After revealing his secret, he began to push past the bewildered heroes not believing them at all that there was a dragon guarding the gold. Alan, in a moment of resolve and certainty, dived straight at the purple clad drow. 

A contested athletics roll-off between Jarlaxle and Alan ensued, Alan rolling with advantage for surprising the bouffant drow. Alan rolled higher and so, when they both plummeted off the narrow ledge 60 feet towards the ground, Alan landed on top of his combatant, leaving Jarlaxle to take the brunt of the fall.

Now, under normal circumstances Jarlaxle would have put up more of a fight, but as he had just come from a tussle with a beholder and the burning of his boats, he was badly hurt and out of resources. So, he took 12d6 bludgeoning damage, plus the impact of Alan falling the same height and landing on his chest, and laid on his back panting. He was conscious, but badly hurt and with blood oozing from his mouth. Alan landed on top of him, also dazed, but alive.


Arvene was left on the platform 60 feet above the cavern and had to make a choice: run to Alan’s rescue, or run for reinforcements. As she looked down, she could see both Alan and Jarlaxle barely moving, so she took the decision to get help.

Meanwhile, Alan and Jarlaxle both came around simultaneously. Alan was on top and tried to attack with his shortsword, but missed. Jarlaxle’s armor class is very high thanks to some handy magical items. Jarlaxle retaliated with his rapier and thrust it into Alan’s chest. Alan gasped and fell unconscious. Jarlaxle shrugged him off his body.

By the time Dugg, Arvene, and Little Joe arrived back on the platform, Alan had failed his second death save 60 feet below. One more d20 roll lower than a 10 and he would die.
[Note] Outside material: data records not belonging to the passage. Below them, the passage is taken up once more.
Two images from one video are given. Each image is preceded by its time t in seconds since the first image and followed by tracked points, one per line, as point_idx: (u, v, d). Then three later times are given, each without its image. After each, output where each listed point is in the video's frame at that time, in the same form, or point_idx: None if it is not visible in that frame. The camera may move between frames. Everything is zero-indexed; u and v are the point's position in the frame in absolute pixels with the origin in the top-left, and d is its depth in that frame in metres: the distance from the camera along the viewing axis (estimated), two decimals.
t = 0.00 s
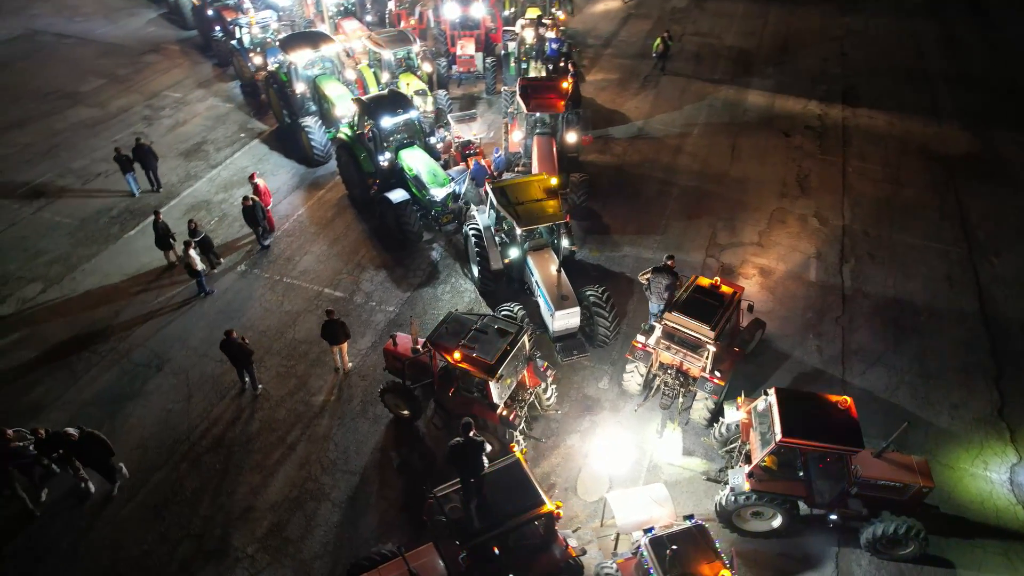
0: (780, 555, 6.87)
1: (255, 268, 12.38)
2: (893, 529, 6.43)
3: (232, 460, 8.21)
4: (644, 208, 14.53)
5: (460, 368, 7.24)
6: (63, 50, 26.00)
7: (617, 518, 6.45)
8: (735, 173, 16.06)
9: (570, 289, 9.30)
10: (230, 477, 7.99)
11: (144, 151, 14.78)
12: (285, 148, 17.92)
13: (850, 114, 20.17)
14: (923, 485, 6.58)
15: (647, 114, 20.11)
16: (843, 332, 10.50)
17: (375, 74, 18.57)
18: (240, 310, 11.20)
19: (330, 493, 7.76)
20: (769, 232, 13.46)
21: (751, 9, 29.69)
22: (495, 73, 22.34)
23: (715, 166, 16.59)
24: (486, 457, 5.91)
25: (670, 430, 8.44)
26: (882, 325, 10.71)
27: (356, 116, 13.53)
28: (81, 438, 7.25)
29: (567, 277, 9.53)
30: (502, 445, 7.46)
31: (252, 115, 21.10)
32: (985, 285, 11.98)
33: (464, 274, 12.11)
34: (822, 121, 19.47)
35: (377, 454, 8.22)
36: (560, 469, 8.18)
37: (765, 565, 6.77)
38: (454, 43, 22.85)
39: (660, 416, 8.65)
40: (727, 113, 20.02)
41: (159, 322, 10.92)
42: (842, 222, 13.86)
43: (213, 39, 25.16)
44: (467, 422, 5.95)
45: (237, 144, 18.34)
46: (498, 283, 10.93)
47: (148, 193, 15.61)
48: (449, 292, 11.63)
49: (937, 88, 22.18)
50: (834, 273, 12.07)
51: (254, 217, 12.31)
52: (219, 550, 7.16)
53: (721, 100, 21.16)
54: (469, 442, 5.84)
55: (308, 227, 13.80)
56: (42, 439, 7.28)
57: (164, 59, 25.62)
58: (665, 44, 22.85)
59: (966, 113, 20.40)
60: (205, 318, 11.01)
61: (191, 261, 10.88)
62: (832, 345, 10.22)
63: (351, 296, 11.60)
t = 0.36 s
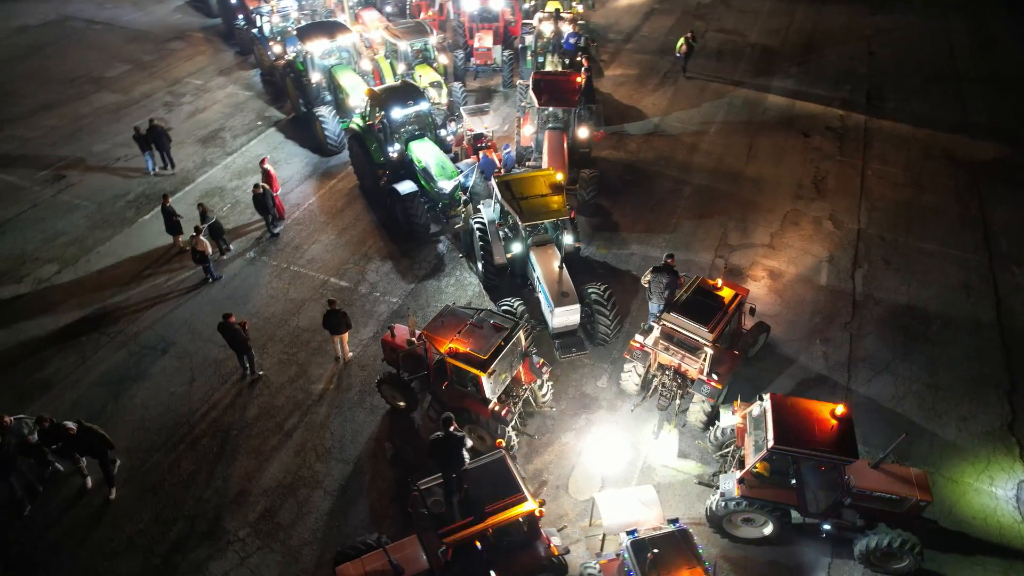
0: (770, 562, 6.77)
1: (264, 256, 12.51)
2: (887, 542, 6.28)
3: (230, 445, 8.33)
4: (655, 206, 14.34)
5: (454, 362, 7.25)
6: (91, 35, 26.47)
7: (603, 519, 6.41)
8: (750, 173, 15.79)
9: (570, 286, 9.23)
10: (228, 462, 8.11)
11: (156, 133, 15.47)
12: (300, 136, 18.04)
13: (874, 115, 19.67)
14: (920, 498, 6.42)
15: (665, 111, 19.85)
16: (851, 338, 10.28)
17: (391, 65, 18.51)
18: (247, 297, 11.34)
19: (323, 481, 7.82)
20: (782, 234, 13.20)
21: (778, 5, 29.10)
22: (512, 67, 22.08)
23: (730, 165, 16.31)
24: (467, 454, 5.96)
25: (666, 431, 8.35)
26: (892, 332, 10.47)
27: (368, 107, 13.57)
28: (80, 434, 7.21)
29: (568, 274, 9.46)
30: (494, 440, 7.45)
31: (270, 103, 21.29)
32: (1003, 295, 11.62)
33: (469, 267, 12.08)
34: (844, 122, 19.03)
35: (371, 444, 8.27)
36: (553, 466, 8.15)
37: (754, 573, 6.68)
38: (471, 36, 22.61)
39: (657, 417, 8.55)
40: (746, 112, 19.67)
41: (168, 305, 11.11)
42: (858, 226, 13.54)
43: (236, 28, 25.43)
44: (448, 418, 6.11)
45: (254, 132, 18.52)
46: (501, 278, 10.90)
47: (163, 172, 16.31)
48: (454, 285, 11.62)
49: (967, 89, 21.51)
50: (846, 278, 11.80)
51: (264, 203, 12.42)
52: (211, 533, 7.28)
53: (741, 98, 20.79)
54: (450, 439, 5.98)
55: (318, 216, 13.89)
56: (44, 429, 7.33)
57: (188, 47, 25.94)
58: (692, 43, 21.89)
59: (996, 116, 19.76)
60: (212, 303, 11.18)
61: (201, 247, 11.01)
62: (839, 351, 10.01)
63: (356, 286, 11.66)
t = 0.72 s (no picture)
0: (760, 569, 6.66)
1: (273, 242, 12.62)
2: (881, 554, 6.13)
3: (228, 428, 8.44)
4: (667, 203, 14.15)
5: (446, 354, 7.25)
6: (118, 21, 26.87)
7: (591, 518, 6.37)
8: (766, 173, 15.50)
9: (571, 281, 9.16)
10: (225, 444, 8.22)
11: (173, 113, 15.84)
12: (316, 125, 18.13)
13: (899, 116, 19.15)
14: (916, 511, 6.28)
15: (683, 107, 19.55)
16: (860, 344, 10.05)
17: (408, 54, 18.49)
18: (254, 282, 11.46)
19: (316, 467, 7.88)
20: (795, 235, 12.94)
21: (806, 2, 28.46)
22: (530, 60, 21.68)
23: (747, 164, 16.01)
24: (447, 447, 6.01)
25: (663, 432, 8.24)
26: (903, 340, 10.21)
27: (380, 97, 13.57)
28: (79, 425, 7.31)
29: (569, 269, 9.39)
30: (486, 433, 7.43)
31: (288, 91, 21.43)
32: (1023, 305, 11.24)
33: (475, 259, 12.01)
34: (867, 123, 18.56)
35: (367, 433, 8.31)
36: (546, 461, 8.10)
37: None
38: (489, 28, 22.34)
39: (654, 417, 8.45)
40: (767, 110, 19.28)
41: (176, 288, 11.27)
42: (874, 229, 13.21)
43: (258, 16, 25.62)
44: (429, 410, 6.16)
45: (271, 119, 18.66)
46: (505, 271, 10.84)
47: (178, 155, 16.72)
48: (458, 277, 11.58)
49: (999, 92, 20.82)
50: (858, 282, 11.53)
51: (274, 189, 12.50)
52: (204, 514, 7.39)
53: (762, 96, 20.39)
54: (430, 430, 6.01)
55: (328, 205, 13.97)
56: (44, 416, 7.50)
57: (212, 34, 26.22)
58: (715, 43, 21.07)
59: None
60: (220, 287, 11.32)
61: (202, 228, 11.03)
62: (846, 356, 9.80)
63: (361, 275, 11.70)
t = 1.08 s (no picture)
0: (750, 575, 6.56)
1: (282, 228, 12.71)
2: (874, 565, 5.99)
3: (227, 411, 8.56)
4: (679, 200, 13.94)
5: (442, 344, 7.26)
6: (145, 7, 27.21)
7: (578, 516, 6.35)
8: (783, 172, 15.19)
9: (573, 276, 9.07)
10: (223, 426, 8.34)
11: (195, 93, 16.32)
12: (332, 113, 18.17)
13: (925, 117, 18.61)
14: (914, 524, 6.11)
15: (703, 103, 19.21)
16: (869, 350, 9.82)
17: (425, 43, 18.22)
18: (261, 268, 11.54)
19: (311, 452, 7.94)
20: (808, 237, 12.67)
21: None
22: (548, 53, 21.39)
23: (764, 162, 15.67)
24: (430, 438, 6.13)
25: (660, 432, 8.12)
26: (914, 347, 9.95)
27: (392, 87, 13.58)
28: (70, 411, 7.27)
29: (571, 264, 9.30)
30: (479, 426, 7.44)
31: (306, 78, 21.51)
32: None
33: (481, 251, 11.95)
34: (891, 123, 18.08)
35: (362, 421, 8.33)
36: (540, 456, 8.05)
37: None
38: (508, 18, 22.29)
39: (652, 416, 8.33)
40: (788, 108, 18.87)
41: (185, 271, 11.44)
42: (891, 233, 12.87)
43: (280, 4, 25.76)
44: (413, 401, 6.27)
45: (288, 106, 18.76)
46: (509, 264, 10.78)
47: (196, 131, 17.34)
48: (464, 269, 11.53)
49: None
50: (871, 286, 11.26)
51: (286, 176, 12.59)
52: (199, 494, 7.51)
53: (784, 94, 19.95)
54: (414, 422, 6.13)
55: (339, 193, 14.01)
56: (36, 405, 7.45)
57: (235, 20, 26.42)
58: (741, 46, 19.96)
59: None
60: (229, 272, 11.44)
61: (201, 212, 11.14)
62: (853, 362, 9.58)
63: (367, 264, 11.74)
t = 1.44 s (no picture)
0: None
1: (287, 217, 12.76)
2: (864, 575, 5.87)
3: (224, 397, 8.63)
4: (688, 198, 13.74)
5: (434, 337, 7.20)
6: None
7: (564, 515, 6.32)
8: (796, 172, 14.90)
9: (571, 272, 8.97)
10: (219, 412, 8.41)
11: (208, 77, 16.60)
12: (343, 103, 18.17)
13: (947, 119, 18.14)
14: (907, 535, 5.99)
15: (718, 100, 18.90)
16: (873, 355, 9.61)
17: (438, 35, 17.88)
18: (264, 256, 11.60)
19: (303, 441, 7.97)
20: (817, 238, 12.43)
21: None
22: (562, 47, 21.10)
23: (777, 162, 15.38)
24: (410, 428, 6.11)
25: (653, 432, 8.02)
26: (921, 354, 9.73)
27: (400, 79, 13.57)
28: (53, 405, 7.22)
29: (570, 260, 9.18)
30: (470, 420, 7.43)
31: (320, 68, 21.54)
32: None
33: (483, 245, 11.86)
34: (911, 124, 17.65)
35: (356, 411, 8.35)
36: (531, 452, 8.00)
37: None
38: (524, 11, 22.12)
39: (647, 416, 8.23)
40: (805, 107, 18.51)
41: (190, 257, 11.54)
42: (904, 237, 12.58)
43: None
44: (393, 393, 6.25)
45: (300, 96, 18.81)
46: (511, 258, 10.70)
47: (209, 114, 17.62)
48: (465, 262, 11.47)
49: None
50: (880, 291, 11.01)
51: (293, 165, 12.70)
52: (191, 479, 7.60)
53: (802, 92, 19.55)
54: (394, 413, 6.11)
55: (345, 183, 14.02)
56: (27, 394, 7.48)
57: (253, 9, 26.52)
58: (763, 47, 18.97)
59: None
60: (233, 259, 11.52)
61: (205, 193, 11.45)
62: (857, 367, 9.39)
63: (370, 254, 11.74)
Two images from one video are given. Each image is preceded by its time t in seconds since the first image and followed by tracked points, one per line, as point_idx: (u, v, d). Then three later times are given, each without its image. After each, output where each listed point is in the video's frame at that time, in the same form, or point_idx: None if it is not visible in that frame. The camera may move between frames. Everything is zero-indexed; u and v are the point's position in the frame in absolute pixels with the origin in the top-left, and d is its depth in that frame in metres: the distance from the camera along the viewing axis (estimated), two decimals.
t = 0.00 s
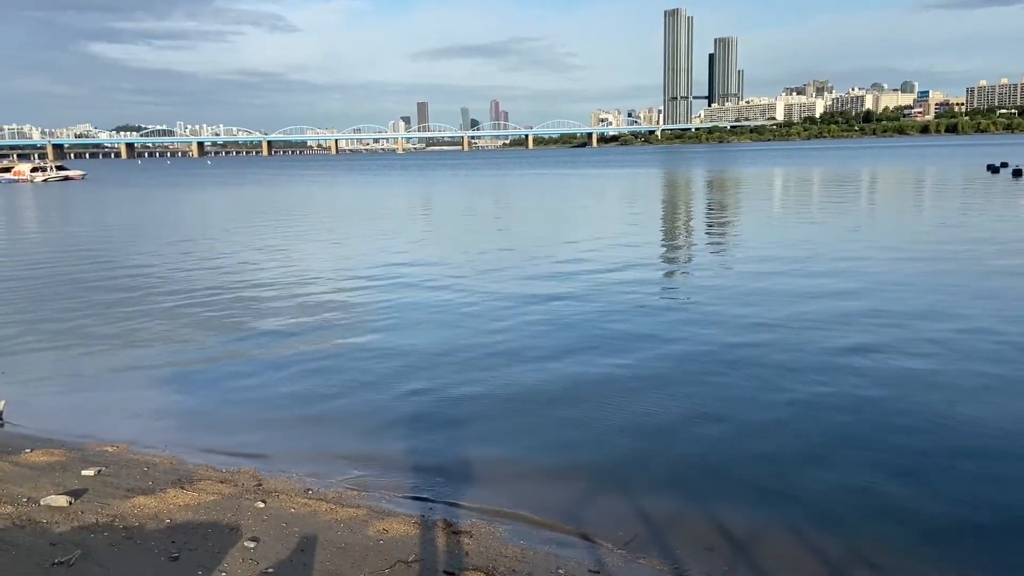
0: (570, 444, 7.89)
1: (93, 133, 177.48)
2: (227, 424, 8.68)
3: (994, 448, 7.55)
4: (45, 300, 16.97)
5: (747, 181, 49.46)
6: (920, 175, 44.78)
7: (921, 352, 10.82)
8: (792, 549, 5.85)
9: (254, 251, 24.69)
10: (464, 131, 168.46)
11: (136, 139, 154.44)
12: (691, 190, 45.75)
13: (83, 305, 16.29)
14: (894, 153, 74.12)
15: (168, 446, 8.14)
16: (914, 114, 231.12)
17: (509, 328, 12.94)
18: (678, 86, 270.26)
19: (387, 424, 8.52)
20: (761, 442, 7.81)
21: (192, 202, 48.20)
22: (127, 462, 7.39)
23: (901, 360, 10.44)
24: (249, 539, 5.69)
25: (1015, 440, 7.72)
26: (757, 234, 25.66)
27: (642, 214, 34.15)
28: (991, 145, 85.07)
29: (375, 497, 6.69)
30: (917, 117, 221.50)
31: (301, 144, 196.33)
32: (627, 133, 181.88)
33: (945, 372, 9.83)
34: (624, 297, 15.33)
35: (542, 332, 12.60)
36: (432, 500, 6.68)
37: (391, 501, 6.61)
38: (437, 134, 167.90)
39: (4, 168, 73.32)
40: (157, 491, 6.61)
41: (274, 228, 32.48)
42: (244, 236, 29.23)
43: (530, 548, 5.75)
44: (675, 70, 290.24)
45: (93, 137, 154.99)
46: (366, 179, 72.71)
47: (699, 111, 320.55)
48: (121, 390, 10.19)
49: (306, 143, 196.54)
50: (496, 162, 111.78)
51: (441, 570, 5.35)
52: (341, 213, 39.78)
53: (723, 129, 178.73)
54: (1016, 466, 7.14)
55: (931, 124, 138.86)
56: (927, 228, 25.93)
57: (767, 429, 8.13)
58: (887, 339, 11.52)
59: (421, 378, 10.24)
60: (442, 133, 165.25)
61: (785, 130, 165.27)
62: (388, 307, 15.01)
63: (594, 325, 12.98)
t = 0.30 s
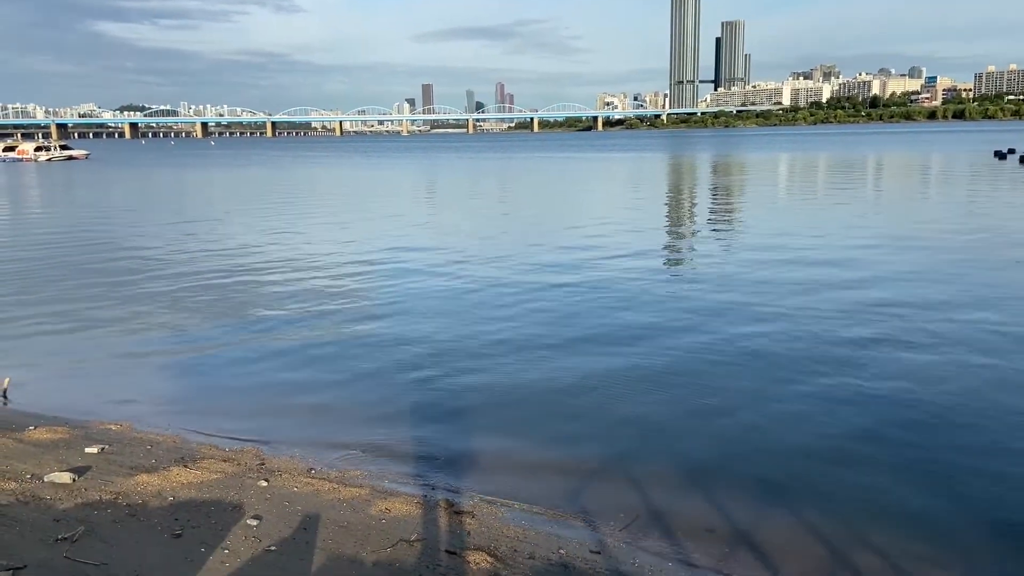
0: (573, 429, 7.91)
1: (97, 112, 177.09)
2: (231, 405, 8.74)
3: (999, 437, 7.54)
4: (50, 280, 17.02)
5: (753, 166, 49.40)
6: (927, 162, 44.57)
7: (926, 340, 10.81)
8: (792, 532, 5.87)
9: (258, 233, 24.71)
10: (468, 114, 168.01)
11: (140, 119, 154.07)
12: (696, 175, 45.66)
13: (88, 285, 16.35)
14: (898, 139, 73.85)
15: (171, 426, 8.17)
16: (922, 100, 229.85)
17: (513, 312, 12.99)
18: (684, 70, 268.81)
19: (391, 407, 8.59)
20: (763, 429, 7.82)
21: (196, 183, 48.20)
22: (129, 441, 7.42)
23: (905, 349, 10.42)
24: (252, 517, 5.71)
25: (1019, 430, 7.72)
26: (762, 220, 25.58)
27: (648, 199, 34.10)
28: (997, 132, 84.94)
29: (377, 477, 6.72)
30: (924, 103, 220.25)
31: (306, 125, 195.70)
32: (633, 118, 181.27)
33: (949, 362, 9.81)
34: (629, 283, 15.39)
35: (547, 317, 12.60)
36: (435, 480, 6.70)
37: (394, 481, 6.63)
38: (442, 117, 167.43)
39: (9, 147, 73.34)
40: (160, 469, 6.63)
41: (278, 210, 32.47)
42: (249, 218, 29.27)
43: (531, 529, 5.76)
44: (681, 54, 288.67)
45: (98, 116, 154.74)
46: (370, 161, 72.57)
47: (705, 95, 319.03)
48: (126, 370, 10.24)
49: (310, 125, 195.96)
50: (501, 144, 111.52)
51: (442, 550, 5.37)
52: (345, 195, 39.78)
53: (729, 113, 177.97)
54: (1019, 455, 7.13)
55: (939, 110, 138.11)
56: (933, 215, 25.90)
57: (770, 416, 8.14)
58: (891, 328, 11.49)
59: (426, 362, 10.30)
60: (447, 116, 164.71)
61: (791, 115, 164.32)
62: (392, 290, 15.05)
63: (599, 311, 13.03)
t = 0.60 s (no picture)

The stakes really were high.

Little Joe’s Defining Moment

Little Joe didn’t spot Jarlaxle hunched against the wall behind him until it was too late. Jarlaxle dived at the drow and tried to knock him off the platform, but Little Joe dodged just in time. Dugg and Arvene gasped as Little Joe raised his hands. Smoke starting to build up. ”Now is the time, Joe,” hissed Jarlaxle. “Show them your true colors.”

Little Joe smiled and released two jets of fierce blue flame at his would-be master. Jarlaxle screamed as he plummeted once more down the 60 feet drop. He was dead before he hit the ground. END


Wow, so that’s almost it. This is essentially the end of the campaign, we will have a wrap-up session next week, where we’ll work out how they get the gold back to Trollskull Manor and tie up a few loose ends, and hopefully Alan won’t die. But ultimately, this is where the campaign book concludes the adventure.

We’ve really enjoyed our play through of Dragon Heist and has become quite attached to the characters, so we’ll likely try to find a way to segue into another campaign to continue the story of Alan’s Bureau of Investigators.

What did we learn?

DM Tip: Just because a book says that “X” is the big bad villain of the story and that there should be a momentous final confrontation, it doesn’t mean that’s how you HAVE to do it. Jarlaxle is one of four potential big bad bosses of this campaign. At the beginning you choose which villain will be your heroes’ nemesis by selecting a season: spring, summer, autumn, or winter. We have been playing the campaign during summer which is not Jarlaxle’s season, however, throughout the campaign he has been the more interesting villain and one which my players gravitated to the most, so I had him be the final villain rather than the one suggested by the campaign. I also wanted to reward my players for their clever planning, so having him arrive hurt and alone, rather than with his entourage was the best way to do this. I was worried that this might be a bit of an anti-climax, but instead my players felt all the better for having out-smarted the story.

Next week they’ll have to work out how to get the gold out of the vault and back to Trollskull and determine exactly what they want to do with it all. I’m sure there’ll be some other interested parties who mysteriously show up once they realize how rich the heroes now are.